Fig.| Dose-response curve of one of the reuse drugs for acute myeloid leukemia predicted by AI co-scientist. At clinically relevant concentrations, KIRA6 inhibits the viability of KG-1 (acute myeloid leukemia cell line). Reducing cancer cell viability at lower drug concentrations has multiple advantages, for example, it can reduce the possibility of off-target side effects.
2. Promote target discovery for liver fibrosis
Identifying new therapeutic targets is more complex than drug reuse and often leads to inefficient hypothesis selection and improper prioritization of in vitro and in vivo experiments. AI-assisted target discovery helps simplify the experimental verification process, thereby reducing development time costs.
Focusing on liver fibrosis, the Google team tested the ability of AI co-scientist to propose, rank and generate target discovery hypotheses and experimental scenarios.
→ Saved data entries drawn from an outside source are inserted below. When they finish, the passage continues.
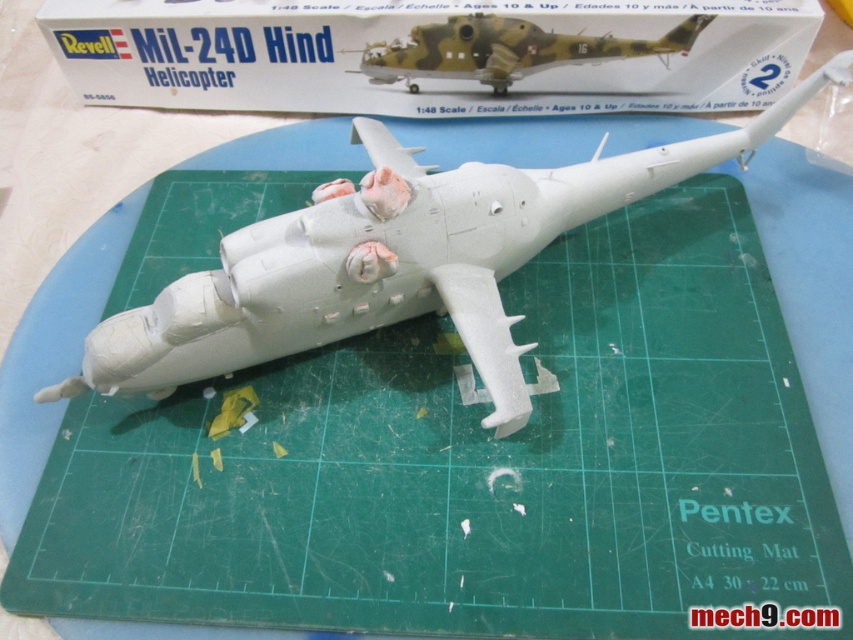
You are a model builder who needs to store both the matte white plastic box at upper center and the camouflage plastic helicopter at center in a storage container. The container has a width limit of 30 cm. Given that the Pentex Cutting Mat is 30x22 cm, can both items fit side by side along the width of the container?

The matte white plastic box at upper center is wider than the camouflage plastic helicopter at center. Since the container has a width limit of 30 cm and the Pentex Cutting Mat is 30 cm wide, the combined width of both items may exceed the container limit. However, without exact measurements, it is uncertain. Please check the total width of both items against the container dimensions.

You are examining the model helicopter and need to determine the order in which to apply decals. The decal for the tail section is at point (518,100), and the decal for the main body is at point (575,54). Which decal should you apply first if you want to start with the part closest to you?

You should apply the decal at point (518,100) first because it is closer to you than the decal at point (575,54).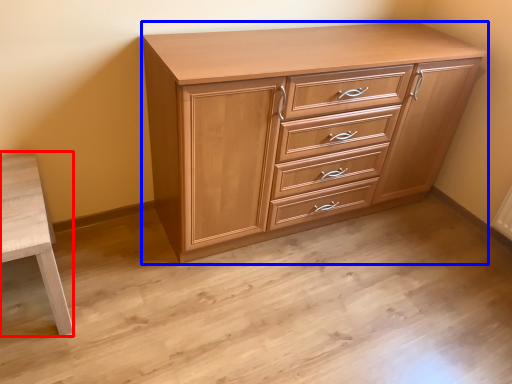
Question: Among these objects, which one is farthest to the camera, table (highlighted by a red box) or chest of drawers (highlighted by a blue box)?

Choices:
 (A) table
 (B) chest of drawers

Answer: (B)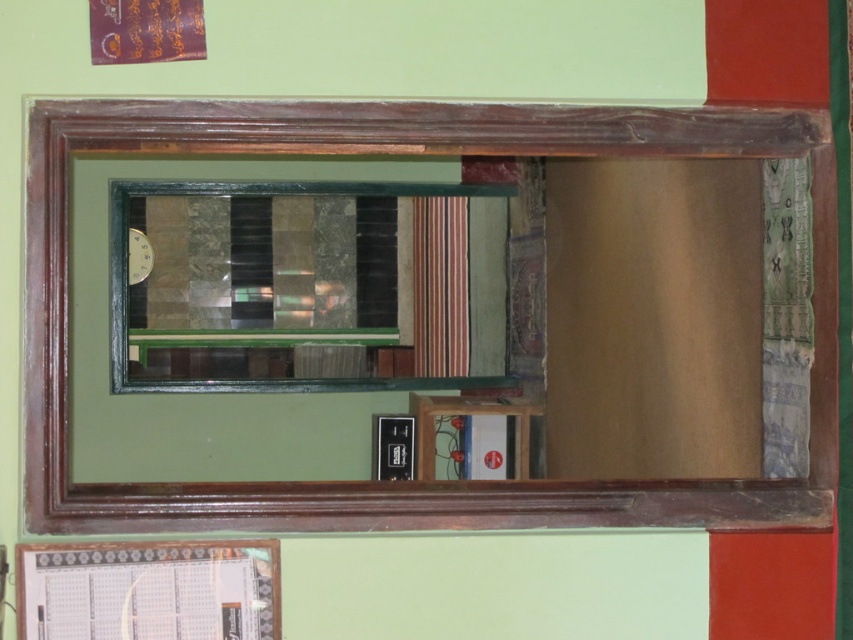
Can you confirm if wooden mirror at center is bigger than green glass window at center?

No, wooden mirror at center is not bigger than green glass window at center.

Does point (48, 220) lie behind point (357, 243)?

No, (48, 220) is in front of (357, 243).

Is point (538, 524) positioned behind point (206, 266)?

That is False.

Identify the location of wooden mirror at center. (402, 154).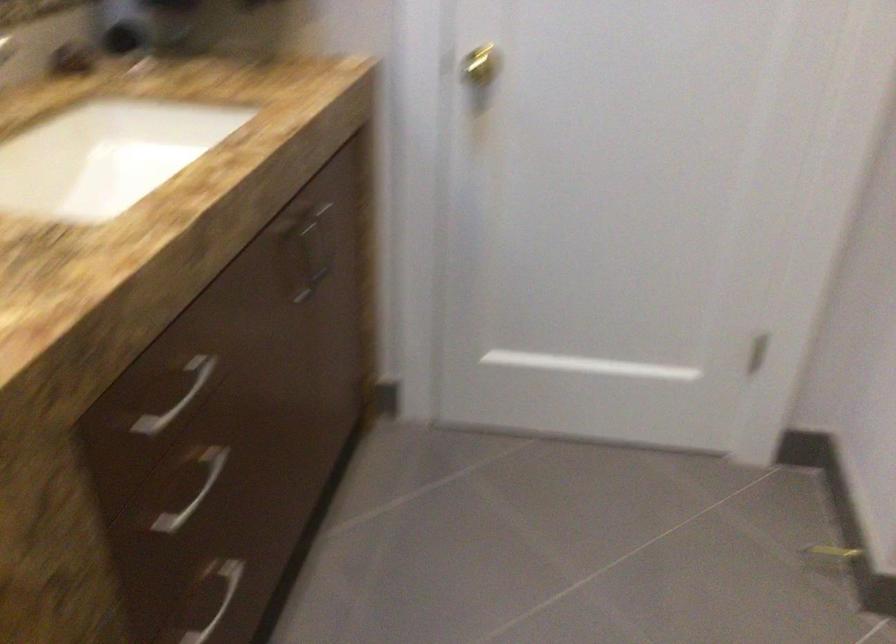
AI co-scientist demonstrates its potential by identifying epigenetic targets with preclinical evidence for significant anti-fibrotic activity in human liver organ tissue (three-dimensional multicellular tissue cultures derived from human cells and designed to mimic the structure and function of the human liver).
Fig.| Comparison of target therapies for liver fibrosis recommended by AI co-scientist versus fibrosis inducers (negative controls) and inhibitors (positive controls). All treatments recommended by AI co-scientist showed good activity (p-values were less than 0.01 for all recommended drugs), including drug candidates that may reverse the disease phenotype.
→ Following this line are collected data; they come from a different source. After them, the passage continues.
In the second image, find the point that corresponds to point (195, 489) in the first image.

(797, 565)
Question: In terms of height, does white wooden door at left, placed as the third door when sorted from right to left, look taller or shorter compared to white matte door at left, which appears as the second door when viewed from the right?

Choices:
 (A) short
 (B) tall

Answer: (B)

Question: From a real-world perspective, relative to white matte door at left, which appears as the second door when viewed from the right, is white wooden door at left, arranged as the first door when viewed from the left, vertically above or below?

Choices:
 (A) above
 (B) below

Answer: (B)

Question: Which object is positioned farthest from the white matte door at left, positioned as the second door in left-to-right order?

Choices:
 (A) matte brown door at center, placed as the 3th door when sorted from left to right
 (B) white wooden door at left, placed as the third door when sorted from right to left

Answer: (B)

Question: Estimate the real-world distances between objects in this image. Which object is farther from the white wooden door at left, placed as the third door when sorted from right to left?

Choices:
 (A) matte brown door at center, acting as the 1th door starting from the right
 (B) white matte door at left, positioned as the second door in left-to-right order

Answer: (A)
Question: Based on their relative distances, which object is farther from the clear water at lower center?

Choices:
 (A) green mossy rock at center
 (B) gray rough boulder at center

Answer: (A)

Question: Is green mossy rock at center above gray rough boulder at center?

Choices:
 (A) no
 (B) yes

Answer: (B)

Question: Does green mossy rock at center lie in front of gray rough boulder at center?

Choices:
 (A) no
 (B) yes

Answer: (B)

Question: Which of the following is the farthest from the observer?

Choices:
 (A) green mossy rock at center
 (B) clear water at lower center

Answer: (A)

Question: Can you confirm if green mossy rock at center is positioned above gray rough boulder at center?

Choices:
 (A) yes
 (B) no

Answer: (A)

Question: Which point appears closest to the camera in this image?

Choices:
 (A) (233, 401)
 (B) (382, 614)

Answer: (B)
3. Explain the mechanism of antimicrobial resistance
As a third verification, the Google team focused on developing hypotheses to explain the evolutionary mechanism of bacterial gene transfer associated with antimicrobial resistance (AMR), the mechanism that microorganisms have evolved to resist drugs to treat infections. This is another complex challenge that involves understanding the molecular mechanisms of gene transfer (conjugation, transduction, and transformation), as well as the ecological and evolutionary pressures that drive the spread of the AMR gene.
In this test, expert researchers directed AI co-scientists to explore a topic that has been made new discoveries in their group but has not yet been made public, explaining how capside-formed phage-inducible chromosomal islands (cf-PICI) exist in multiple bacterial species.
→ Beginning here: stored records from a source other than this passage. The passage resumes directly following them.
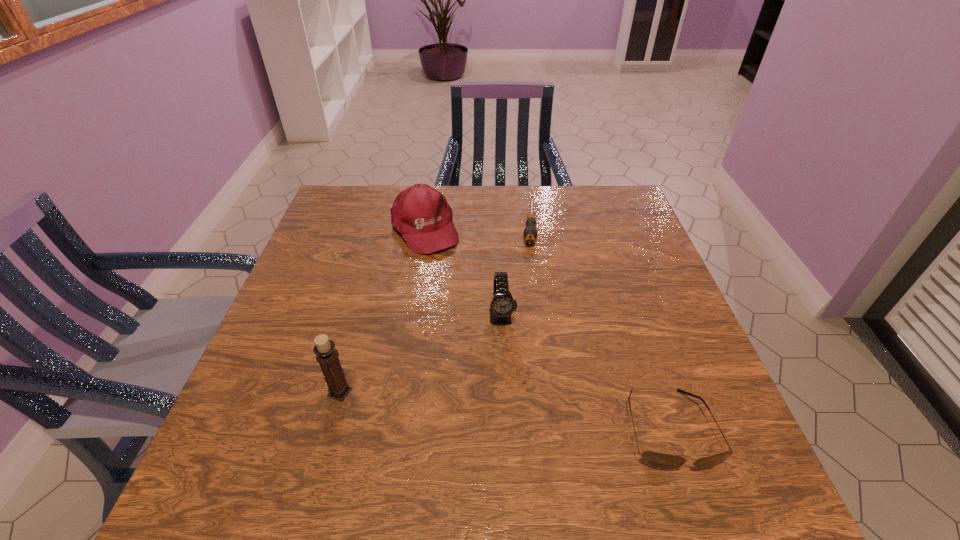
Identify which object is the fourth closest to the watch. Please provide its 2D coordinates. Your answer should be formatted as a tuple, i.e. [(x, y)], where the tuple contains the x and y coordinates of a point satisfying the conditions above.

[(326, 354)]

This screenshot has height=540, width=960. Find the location of `the closest object to the baseball cap`. the closest object to the baseball cap is located at coordinates (530, 233).

Identify the location of vacant space that satisfies the following two spatial constraints: 1. on the back side of the third farthest object; 2. on the left side of the tallest object. This screenshot has width=960, height=540. (361, 316).

Locate an element on the screen. This screenshot has height=540, width=960. free space that satisfies the following two spatial constraints: 1. on the front side of the third farthest object; 2. on the left side of the baseball cap is located at coordinates (410, 316).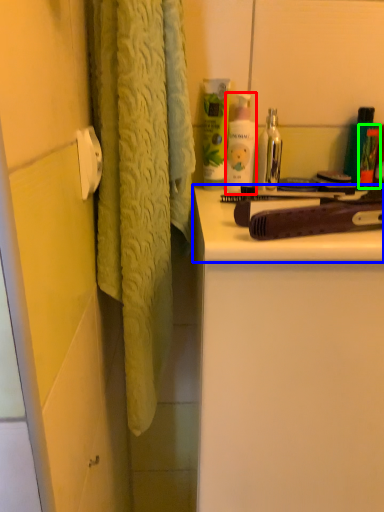
Question: Estimate the real-world distances between objects in this image. Which object is farther from toiletry (highlighted by a red box), counter top (highlighted by a blue box) or toiletry (highlighted by a green box)?

Choices:
 (A) counter top
 (B) toiletry

Answer: (A)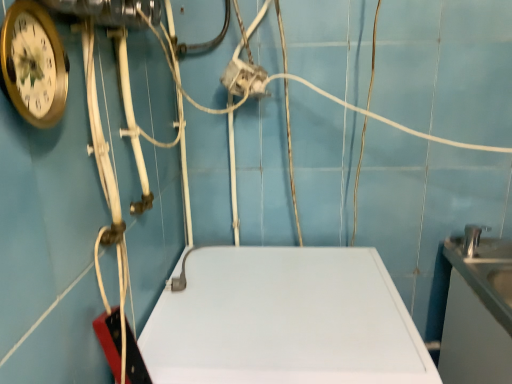
Where is `vacant space situated above white matte counter top at center, positioned as the first counter top in left-to-right order (from a real-world perspective)`? The width and height of the screenshot is (512, 384). vacant space situated above white matte counter top at center, positioned as the first counter top in left-to-right order (from a real-world perspective) is located at coordinates (279, 309).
AI co-scientist independently proposed the idea that cf-PICI interacts with different phage tails to expand its host range. Before using AI co-scientist, the Google team had verified this finding in original laboratory experiments. This demonstrates the value of AI co-scientist as an assistive technology because it can leverage decades of research, including all previous open access literature on the topic.
Limitations and prospects
In the technical report, the Google team also discussed several limitations and improvement opportunities for AI co-scientist, including enhanced literature reviews, fact checking, cross-checking with external tools, automated evaluation techniques, and large-scale evaluations involving more subject experts and diverse research goals.
They also said that AI co-scientist represents an important step towards AI-assisted technology that can help scientists accelerate discovery. Its ability to generate novel, verifiable hypotheses in multiple scientific and biomedical fields, as well as its ability to recursively self-improve by increasing computing power, demonstrates its potential to accelerate scientists ‘response to major scientific and medical challenges.